“Just relax,” they say. I always look confused. Relaxation baffles me. There’s nothing peaceful about it. I watch commercials with that lady in the bubble bath with the candles and the wine, and I get twitchy. I’d like to be that lady, but the reality is that by the time I actually got into that tub, I would have scrubbed it, taken the dirty rags to the laundry room and noticed I hadn’t folded the last load of laundry, switched out a load, put the towels away and noticed I had run the tub over because I forgot I started running the water.
Today I decided to do the unthinkable: light some candles and soak in a deep tub with bath salts and candles.

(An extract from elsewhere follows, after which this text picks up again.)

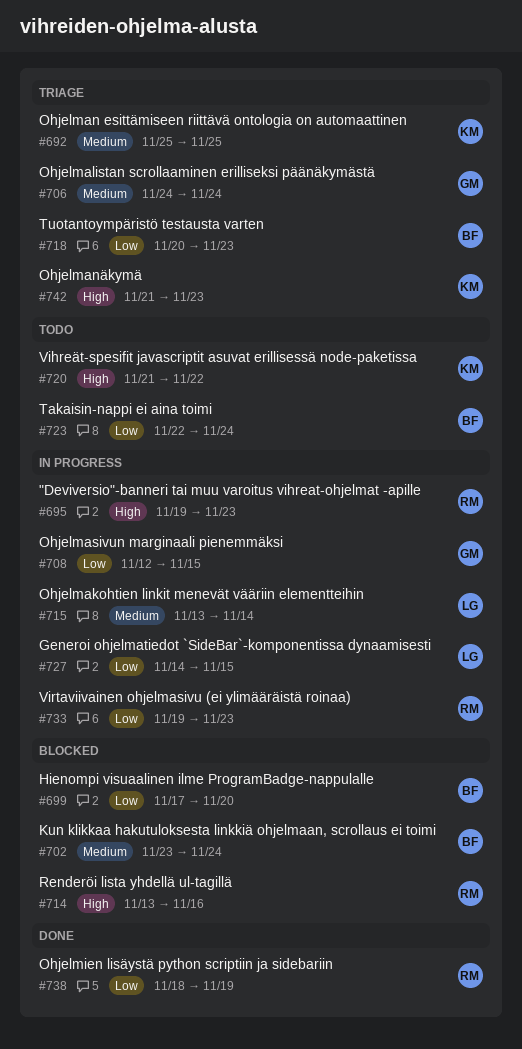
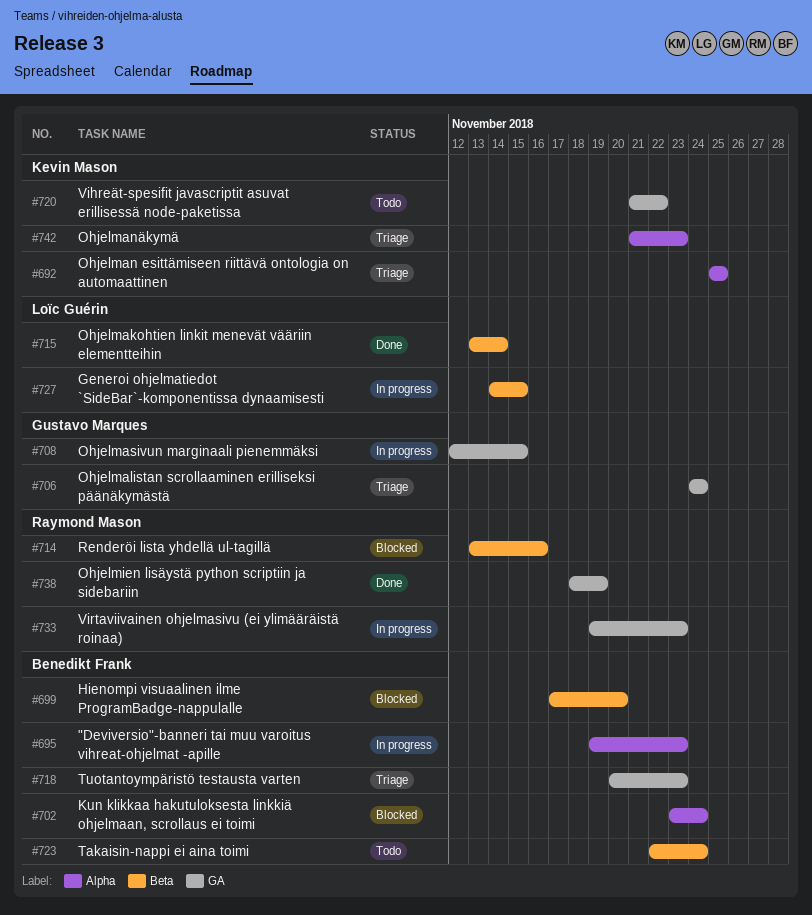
#695, owner: Raymond Mason -> Benedikt Frank
#715, status: In progress -> Done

I actually made it there without running over the tub. So the tub wasn’t even full yet, and I was wondering why I didn’t think to bring my phone into the room so I’d know what time to get out. I heard the dryer buzz, and then remembered that I needed to sweep the floors and make the beds. No, I already made the beds, whew!
“Relax,” I told myself. Then I remembered the essays I was supposed to finish grading before class. “Stop it!” I demanded. Then my leg started twitching. I may as well wash my hair, I thought. Then I won’t have to do it later.
By the time I got out of the tub, dressed myself, and walked back to my office at the bottom of the stairs–I know you’re jealous–I had driven myself into a frenzy. I had only ten minutes left before my next class. Those papers don’t grade themselves, and now I had only ten minutes. Sure the salts smell great, but now I’m stressed out trying to play catch up.
I’m just not meant to linger in luxury I suppose. My luxury is in the kitchen cooking, or even washing dishes while I hum a favorite hymn. That’s who I am, and that’s okay.
…and that’s the view from My Front Porch.